Irgendwann – waren es Wochen, Monate? – schlägt Sandra, scheinbar ohne weitere Einleitung, vor, gemeinsam Reitstunden zu nehmen. Sabrina kann es nicht fassen, dass sie ihr mit einem so profanen Vorschlag kommt, ihr, die sie verliebt ist! Sandra meint, der Kontakt mit einem Pferd würde ihr gut tun, außerdem wolle sie selbst es gerne lernen und hätte mehr Lust, zu zweit dorthin zu gehen. Sie hat schon eine Reitschule ausfindig gemacht und ihre Eltern davon überzeugt, dass sich die Investition für eine künftige Tierärztin lohnen würde.

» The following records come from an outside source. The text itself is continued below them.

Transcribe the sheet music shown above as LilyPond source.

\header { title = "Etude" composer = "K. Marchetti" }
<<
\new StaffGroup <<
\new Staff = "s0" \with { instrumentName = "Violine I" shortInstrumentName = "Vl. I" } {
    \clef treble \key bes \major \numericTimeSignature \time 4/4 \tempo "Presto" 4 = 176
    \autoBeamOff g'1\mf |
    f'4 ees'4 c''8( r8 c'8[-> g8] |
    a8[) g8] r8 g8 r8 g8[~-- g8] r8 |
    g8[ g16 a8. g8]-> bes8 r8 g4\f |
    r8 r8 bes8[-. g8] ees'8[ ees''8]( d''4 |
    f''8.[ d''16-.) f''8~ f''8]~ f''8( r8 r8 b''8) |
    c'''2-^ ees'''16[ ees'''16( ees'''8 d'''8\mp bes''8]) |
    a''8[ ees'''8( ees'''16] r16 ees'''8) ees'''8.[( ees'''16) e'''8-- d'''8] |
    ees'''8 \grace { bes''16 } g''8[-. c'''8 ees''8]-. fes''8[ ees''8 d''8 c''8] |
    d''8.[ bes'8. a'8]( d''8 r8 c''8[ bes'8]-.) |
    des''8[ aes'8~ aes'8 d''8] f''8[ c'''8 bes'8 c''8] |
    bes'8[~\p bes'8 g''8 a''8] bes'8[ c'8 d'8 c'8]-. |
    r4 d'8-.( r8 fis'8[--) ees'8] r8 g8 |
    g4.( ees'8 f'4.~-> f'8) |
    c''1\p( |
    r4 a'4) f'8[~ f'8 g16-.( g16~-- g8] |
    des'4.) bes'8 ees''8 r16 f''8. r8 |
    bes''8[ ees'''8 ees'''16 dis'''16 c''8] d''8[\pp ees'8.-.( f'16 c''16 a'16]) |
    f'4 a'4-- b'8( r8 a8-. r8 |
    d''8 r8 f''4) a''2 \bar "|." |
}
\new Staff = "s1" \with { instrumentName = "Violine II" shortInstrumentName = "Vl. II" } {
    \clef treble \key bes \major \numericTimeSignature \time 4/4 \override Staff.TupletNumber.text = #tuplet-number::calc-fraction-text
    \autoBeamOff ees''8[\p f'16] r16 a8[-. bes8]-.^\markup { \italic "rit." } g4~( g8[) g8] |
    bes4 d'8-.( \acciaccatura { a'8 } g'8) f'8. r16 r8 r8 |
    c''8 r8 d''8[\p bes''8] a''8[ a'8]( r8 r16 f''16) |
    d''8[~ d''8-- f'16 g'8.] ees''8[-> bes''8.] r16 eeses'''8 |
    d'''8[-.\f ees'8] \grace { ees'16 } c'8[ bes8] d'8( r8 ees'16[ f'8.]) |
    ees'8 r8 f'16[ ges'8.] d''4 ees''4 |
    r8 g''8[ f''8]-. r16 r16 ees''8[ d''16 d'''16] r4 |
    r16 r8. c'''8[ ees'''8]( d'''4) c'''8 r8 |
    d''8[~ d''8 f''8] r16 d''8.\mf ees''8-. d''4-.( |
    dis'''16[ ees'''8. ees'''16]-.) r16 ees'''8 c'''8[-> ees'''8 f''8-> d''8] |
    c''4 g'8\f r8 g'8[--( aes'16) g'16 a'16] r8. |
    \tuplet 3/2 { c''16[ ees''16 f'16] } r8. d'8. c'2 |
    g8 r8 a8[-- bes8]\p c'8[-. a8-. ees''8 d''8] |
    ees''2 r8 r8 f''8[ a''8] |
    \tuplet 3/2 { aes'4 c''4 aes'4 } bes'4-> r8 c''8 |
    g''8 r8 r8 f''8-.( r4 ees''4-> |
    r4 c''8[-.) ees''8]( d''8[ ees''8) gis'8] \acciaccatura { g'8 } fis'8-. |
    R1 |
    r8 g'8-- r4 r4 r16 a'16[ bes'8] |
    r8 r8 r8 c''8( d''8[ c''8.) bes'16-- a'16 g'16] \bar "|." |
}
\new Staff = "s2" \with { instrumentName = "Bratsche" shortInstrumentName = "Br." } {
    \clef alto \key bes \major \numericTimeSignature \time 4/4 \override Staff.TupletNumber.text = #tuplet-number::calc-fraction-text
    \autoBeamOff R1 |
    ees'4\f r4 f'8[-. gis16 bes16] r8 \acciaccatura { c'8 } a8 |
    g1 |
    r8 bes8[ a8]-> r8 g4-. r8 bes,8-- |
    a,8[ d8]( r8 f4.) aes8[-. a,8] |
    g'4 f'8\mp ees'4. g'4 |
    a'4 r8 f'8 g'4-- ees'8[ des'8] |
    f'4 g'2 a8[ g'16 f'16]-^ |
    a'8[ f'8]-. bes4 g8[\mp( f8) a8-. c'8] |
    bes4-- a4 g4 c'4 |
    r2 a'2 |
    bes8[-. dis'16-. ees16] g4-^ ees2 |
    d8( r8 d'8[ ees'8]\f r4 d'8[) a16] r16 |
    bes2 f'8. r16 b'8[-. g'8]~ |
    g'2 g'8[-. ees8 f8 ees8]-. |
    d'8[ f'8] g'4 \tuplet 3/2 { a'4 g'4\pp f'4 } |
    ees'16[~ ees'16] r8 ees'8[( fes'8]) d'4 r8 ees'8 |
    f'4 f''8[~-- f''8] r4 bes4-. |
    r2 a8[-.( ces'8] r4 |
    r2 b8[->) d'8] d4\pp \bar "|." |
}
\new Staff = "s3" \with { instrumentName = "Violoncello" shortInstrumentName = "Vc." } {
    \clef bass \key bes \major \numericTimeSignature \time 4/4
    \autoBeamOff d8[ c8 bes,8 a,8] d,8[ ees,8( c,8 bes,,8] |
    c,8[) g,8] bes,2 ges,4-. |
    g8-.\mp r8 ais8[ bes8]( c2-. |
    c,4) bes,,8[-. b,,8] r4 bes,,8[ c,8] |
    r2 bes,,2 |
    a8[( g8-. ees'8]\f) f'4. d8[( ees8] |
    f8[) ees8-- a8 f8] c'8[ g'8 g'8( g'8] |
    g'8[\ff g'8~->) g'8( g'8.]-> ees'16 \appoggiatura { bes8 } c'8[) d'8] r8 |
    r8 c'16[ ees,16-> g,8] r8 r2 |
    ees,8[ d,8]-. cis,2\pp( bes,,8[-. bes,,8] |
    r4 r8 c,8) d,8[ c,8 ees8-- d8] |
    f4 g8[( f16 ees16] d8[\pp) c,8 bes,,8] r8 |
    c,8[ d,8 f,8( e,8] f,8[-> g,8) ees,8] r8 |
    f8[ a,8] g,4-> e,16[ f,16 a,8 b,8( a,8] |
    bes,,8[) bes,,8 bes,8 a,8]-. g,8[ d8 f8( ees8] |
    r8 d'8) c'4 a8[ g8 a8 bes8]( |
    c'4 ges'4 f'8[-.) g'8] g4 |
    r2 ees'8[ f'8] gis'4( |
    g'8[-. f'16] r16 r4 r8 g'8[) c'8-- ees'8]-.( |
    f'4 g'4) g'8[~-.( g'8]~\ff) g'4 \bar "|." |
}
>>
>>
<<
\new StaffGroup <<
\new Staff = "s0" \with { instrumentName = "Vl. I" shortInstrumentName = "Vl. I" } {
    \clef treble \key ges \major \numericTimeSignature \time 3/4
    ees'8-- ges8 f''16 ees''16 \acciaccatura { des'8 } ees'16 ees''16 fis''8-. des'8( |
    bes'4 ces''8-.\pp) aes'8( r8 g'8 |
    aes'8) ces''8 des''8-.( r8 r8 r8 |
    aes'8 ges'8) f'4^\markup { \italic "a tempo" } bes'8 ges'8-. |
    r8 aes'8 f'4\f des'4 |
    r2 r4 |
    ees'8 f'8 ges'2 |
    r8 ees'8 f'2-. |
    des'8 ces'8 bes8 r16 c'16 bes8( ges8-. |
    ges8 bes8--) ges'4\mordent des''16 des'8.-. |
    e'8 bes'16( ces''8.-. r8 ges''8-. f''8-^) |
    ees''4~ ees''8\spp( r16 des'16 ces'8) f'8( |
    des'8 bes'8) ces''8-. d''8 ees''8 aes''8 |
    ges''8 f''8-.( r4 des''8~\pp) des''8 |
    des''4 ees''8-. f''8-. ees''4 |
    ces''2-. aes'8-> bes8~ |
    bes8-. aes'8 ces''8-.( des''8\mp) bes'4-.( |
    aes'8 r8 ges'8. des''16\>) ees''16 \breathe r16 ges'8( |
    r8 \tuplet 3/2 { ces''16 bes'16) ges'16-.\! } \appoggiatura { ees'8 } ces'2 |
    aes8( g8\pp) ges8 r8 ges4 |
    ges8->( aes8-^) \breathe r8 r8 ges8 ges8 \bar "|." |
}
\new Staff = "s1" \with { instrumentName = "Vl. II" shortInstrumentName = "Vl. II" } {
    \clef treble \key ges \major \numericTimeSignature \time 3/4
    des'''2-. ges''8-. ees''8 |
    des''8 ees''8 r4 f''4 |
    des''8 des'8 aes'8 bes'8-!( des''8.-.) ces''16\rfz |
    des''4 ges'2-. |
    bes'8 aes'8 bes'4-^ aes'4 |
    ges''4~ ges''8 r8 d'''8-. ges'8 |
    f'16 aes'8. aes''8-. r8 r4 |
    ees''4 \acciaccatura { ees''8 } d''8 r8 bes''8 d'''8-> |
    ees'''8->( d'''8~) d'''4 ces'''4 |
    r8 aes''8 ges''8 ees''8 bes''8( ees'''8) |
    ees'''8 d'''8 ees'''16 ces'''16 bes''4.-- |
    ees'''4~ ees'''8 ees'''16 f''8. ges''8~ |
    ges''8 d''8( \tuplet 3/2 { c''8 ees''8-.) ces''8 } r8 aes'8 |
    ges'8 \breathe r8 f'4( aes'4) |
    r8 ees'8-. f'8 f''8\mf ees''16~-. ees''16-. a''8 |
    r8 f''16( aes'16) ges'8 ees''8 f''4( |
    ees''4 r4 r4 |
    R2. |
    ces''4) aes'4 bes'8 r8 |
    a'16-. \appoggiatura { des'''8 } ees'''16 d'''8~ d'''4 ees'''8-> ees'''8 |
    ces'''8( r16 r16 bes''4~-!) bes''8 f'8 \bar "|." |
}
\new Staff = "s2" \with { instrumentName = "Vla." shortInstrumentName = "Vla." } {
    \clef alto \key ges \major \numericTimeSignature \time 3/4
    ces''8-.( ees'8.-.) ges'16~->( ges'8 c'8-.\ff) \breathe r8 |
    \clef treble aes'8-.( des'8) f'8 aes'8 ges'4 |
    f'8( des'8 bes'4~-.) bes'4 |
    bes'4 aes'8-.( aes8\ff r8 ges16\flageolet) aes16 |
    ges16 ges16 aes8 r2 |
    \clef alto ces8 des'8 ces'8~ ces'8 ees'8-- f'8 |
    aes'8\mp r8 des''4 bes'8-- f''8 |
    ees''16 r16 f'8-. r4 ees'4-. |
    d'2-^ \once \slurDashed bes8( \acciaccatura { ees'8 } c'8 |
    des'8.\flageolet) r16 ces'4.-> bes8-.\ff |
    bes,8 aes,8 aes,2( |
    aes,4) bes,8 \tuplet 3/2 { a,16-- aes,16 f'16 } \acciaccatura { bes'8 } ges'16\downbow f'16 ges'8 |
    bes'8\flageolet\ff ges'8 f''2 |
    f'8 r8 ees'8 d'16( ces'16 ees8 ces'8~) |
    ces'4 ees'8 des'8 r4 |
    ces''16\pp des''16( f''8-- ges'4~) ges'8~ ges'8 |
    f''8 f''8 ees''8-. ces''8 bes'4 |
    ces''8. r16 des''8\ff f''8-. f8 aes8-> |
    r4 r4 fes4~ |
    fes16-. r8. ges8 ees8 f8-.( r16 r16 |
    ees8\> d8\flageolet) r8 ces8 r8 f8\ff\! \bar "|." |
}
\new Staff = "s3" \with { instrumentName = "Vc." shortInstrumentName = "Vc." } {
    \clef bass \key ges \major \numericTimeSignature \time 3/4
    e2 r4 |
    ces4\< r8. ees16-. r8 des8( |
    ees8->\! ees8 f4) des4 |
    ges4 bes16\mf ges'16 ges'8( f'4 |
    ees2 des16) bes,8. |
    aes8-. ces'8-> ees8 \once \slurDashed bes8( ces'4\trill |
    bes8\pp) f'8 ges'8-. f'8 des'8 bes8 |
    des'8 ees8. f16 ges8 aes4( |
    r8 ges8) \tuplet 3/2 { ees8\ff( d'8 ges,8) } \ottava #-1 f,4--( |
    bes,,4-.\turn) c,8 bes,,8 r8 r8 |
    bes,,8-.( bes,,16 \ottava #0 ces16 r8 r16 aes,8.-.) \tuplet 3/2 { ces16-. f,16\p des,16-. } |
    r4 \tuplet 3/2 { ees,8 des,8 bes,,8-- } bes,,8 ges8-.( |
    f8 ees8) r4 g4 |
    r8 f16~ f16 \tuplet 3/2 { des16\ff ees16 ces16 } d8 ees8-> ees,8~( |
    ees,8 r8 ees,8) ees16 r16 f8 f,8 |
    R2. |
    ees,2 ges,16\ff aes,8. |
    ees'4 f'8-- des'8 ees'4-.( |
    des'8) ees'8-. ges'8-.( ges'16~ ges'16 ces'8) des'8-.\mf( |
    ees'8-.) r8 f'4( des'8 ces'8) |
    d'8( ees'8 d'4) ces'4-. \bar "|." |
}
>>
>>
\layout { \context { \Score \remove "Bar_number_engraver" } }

[ 5]Sabrina kann sich nicht dafür erwärmen. Sie kann sich für gar nichts mehr begeistern außer für ihn. So lebt sie die meiste Zeit quasi ›auf Autopilot‹, bis eines Tages eine unverhoffte Änderung eintritt: Nicht nur, dass sich die Clique um Frank und Jasmin auf dem Pausenhof geteilt hat und die beiden in verschiedenen Gruppen stehen, nein: Als die Schule aus ist, sieht es so aus, als warte Frank am Fahrradständer nicht auf Jasmin, sondern auf sie, Sabrina!